Aim of the exercise |
The copy you return must begin at the line containing "focal_mm: 6.76" and end at the final line of the listing below, with every picture left out.

########################################

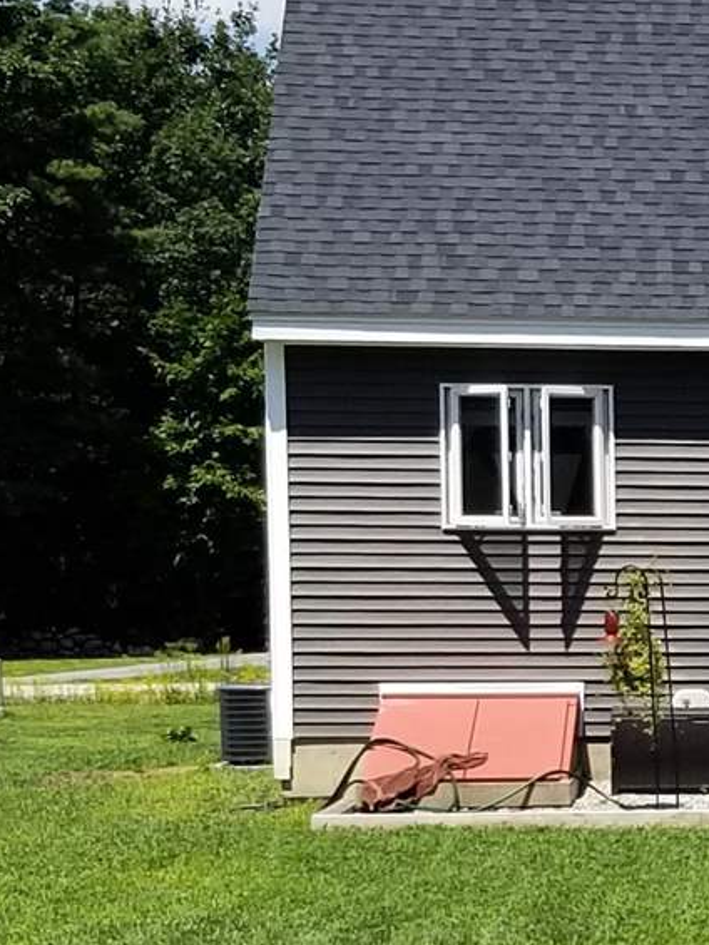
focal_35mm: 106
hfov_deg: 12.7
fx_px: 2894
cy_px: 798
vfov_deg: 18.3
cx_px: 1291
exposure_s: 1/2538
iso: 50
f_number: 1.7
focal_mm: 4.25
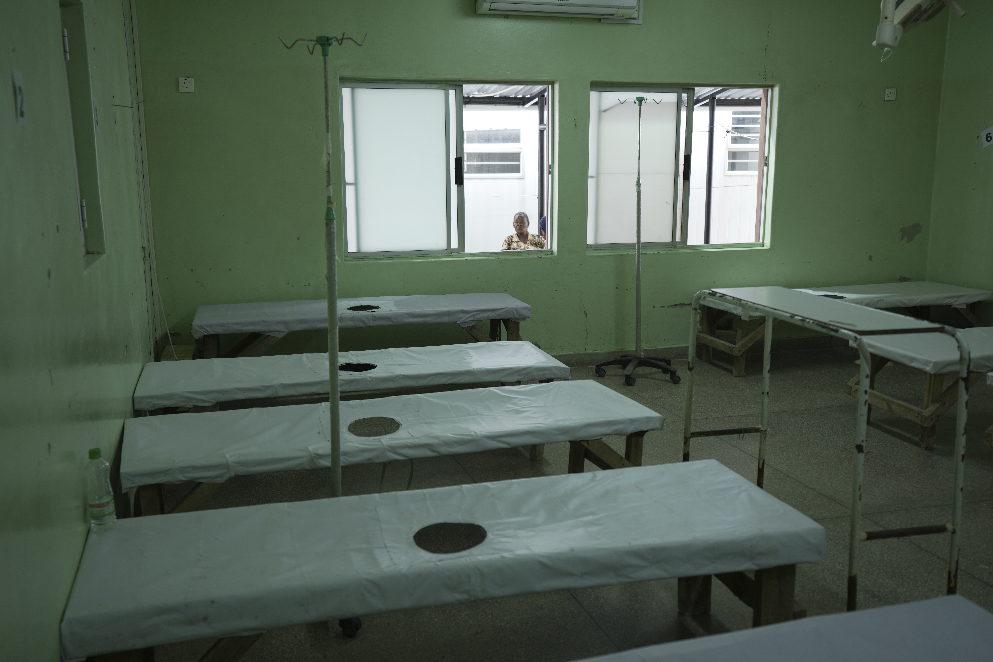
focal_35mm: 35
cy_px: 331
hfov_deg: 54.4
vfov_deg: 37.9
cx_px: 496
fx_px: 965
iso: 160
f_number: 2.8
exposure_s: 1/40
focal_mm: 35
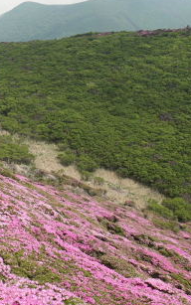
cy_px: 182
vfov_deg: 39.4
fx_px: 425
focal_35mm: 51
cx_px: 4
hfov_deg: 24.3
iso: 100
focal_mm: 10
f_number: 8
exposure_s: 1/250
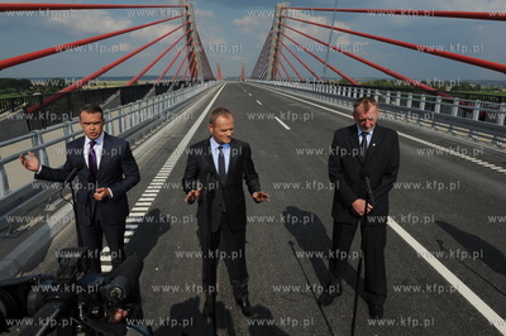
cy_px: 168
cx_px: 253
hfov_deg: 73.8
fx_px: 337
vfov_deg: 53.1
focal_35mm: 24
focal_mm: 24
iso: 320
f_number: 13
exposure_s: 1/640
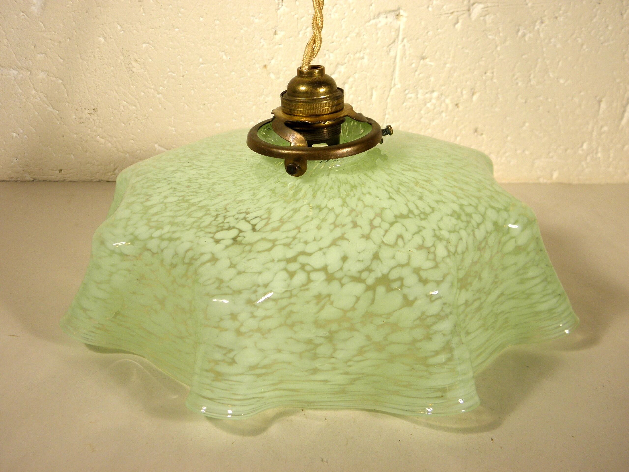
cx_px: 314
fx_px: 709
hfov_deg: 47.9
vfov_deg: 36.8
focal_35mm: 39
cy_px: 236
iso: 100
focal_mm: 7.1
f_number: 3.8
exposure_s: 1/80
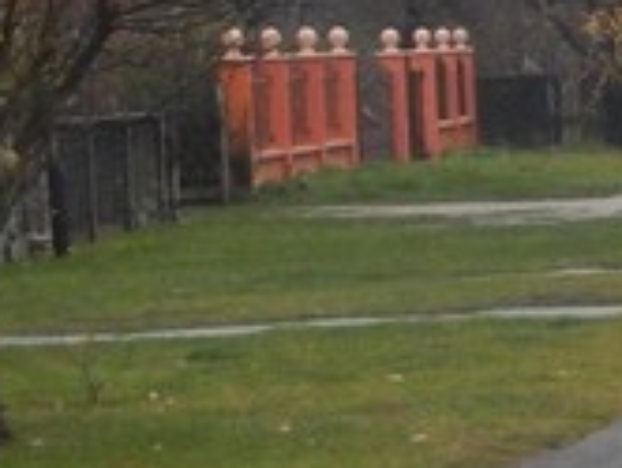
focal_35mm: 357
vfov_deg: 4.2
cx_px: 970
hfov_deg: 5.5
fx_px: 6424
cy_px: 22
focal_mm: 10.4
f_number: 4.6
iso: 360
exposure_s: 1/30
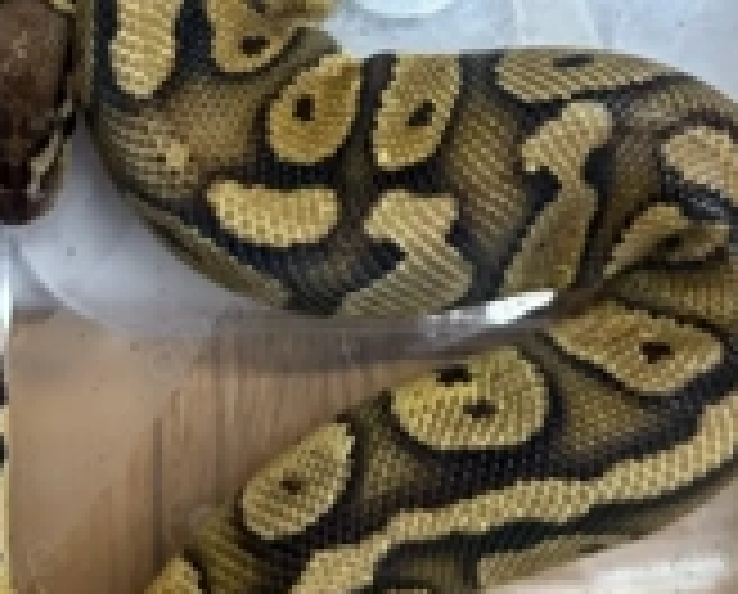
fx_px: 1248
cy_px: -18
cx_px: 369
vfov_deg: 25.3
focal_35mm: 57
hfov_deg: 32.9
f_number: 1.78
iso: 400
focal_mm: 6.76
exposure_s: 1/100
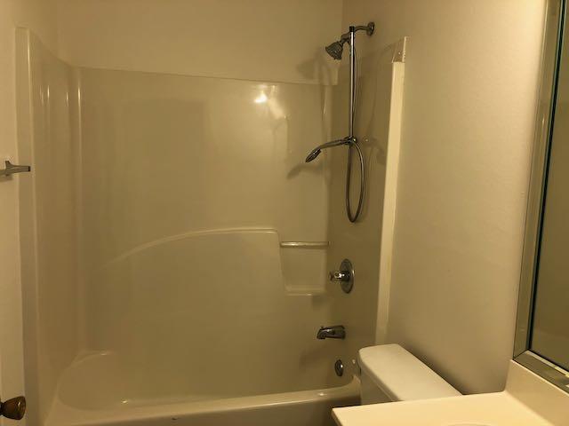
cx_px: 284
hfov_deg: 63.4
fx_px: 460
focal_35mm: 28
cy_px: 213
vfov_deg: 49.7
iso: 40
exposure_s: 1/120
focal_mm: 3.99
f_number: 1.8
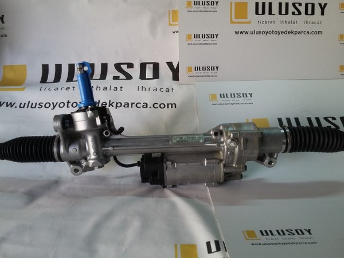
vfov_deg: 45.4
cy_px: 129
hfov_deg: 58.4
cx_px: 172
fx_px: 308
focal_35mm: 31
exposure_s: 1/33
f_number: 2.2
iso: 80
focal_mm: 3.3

########################################

Answer space |
focal_mm: 6.76
exposure_s: 1/100
cx_px: 284
hfov_deg: 63.4
fx_px: 460
focal_35mm: 28
cy_px: 213
vfov_deg: 49.7
iso: 40
exposure_s: 1/120
focal_mm: 3.99
f_number: 1.8
vfov_deg: 45.4
cy_px: 129
hfov_deg: 58.4
cx_px: 172
fx_px: 308
focal_35mm: 31
exposure_s: 1/33
f_number: 2.2
iso: 80
focal_mm: 3.3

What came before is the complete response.